Каждый видит свое. Я – сумасшедшую бабу, мечтающую летать, жуткий трагикомический персонаж, инфернальную распадающуюся реальность и свое в ней отражение. Музыка Горана Бреговича выворачивает наизнанку, до спазмов в животе. Я сижу между вами, слева Ниночка прильнула ко мне, как зверек, ее голова доверчиво лежит на моем плече, правым плечом я чувствую тебя, а мое тело прошибают разряды. Между вами – электричество, а я – плохой изолятор. Пахнет паленым. Только не показывать виду!

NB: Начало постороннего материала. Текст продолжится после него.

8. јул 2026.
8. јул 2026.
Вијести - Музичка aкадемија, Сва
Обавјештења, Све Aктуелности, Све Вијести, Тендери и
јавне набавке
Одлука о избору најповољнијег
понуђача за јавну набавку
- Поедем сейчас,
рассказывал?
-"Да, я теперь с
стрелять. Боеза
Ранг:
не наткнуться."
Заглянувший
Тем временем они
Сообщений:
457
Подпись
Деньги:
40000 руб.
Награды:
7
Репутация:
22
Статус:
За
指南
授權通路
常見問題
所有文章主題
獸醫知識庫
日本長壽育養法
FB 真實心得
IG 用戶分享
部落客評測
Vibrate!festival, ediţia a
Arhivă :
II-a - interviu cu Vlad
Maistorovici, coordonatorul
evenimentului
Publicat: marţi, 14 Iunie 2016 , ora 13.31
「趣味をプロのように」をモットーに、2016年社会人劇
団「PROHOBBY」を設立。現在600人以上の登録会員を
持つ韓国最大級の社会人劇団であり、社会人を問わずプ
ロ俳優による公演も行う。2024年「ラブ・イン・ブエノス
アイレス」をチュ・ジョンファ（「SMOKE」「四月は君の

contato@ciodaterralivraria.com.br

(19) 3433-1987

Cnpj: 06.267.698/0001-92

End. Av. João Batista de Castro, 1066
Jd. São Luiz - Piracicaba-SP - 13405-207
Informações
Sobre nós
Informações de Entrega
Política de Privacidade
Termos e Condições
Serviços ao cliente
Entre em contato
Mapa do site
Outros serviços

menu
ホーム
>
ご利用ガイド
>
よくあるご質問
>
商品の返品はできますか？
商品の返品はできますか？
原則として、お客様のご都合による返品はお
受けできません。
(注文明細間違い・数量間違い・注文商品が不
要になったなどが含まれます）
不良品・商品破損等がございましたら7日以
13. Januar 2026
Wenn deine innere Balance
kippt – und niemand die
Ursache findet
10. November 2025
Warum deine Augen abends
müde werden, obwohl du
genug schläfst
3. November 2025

В четыре часа уже начинает светать.
Ниночке скучно на шести сотках, она тащит нас гулять по окрестностям. Это мне нравится, мы ведь с тобой никогда не гуляем – я вожусь с растениями, ты читаешь в кресле. Оказывается, у нас чудные окрестности – крутые речные берега, луга, березовые перелески. Мне хочется многое объяснить ей, но я не знаю как, поэтому невнятно толкую про знаки, которыми говорит с нами мироздание, о его стрелочках и подсказках, об умении их видеть и не бояться. Мы уходим далеко и попадаем на территорию заброшенного пионерлагеря. Высокой травой заросли площадки, порушенные беседки. Поэтика умирания. Ржавый шпиль флагштока давно забыл, какое знамя трепал на нем ветер. Жизнь отхлынула в другие места. Мне становится жаль детства, холодной росы по утрам, армейской картофелечистки на лагерной кухне и добавки компота за очередной стишок в стенгазете «Зоркий глаз».
Зачем-то мне сегодня надо было оказаться именно в этом нереальном месте, увидеть торжество энтропии, одичание-ржавение-гниение, а поверх распада – утешительные волны трав и листьев. Забираемся в какие-то совсем уже дебри. Темно-кирпичные хозяйственные постройки заросли мхом, в них заколоченные окна и глухие железные двери. Ненадежная пожарная лестница ведет на крышу. Мы с ней лезем наверх, ты остаешься внизу фотографировать. Крыша залита асфальтом, он потрескался, и в трещины лезет жесткая трава. Растительный мусор – шишки, листочки, два изъеденных коррозией прожектора без стекол. «Сталкер» Тарковского, ужас необъяснимого, странное обаяние смерти. Мне уже нехорошо – именно сейчас я читаю все адресованные мне знаки. Это моя жизнь распадается и сыплется трухой, это ее покрывает свежая и жестокая зелень.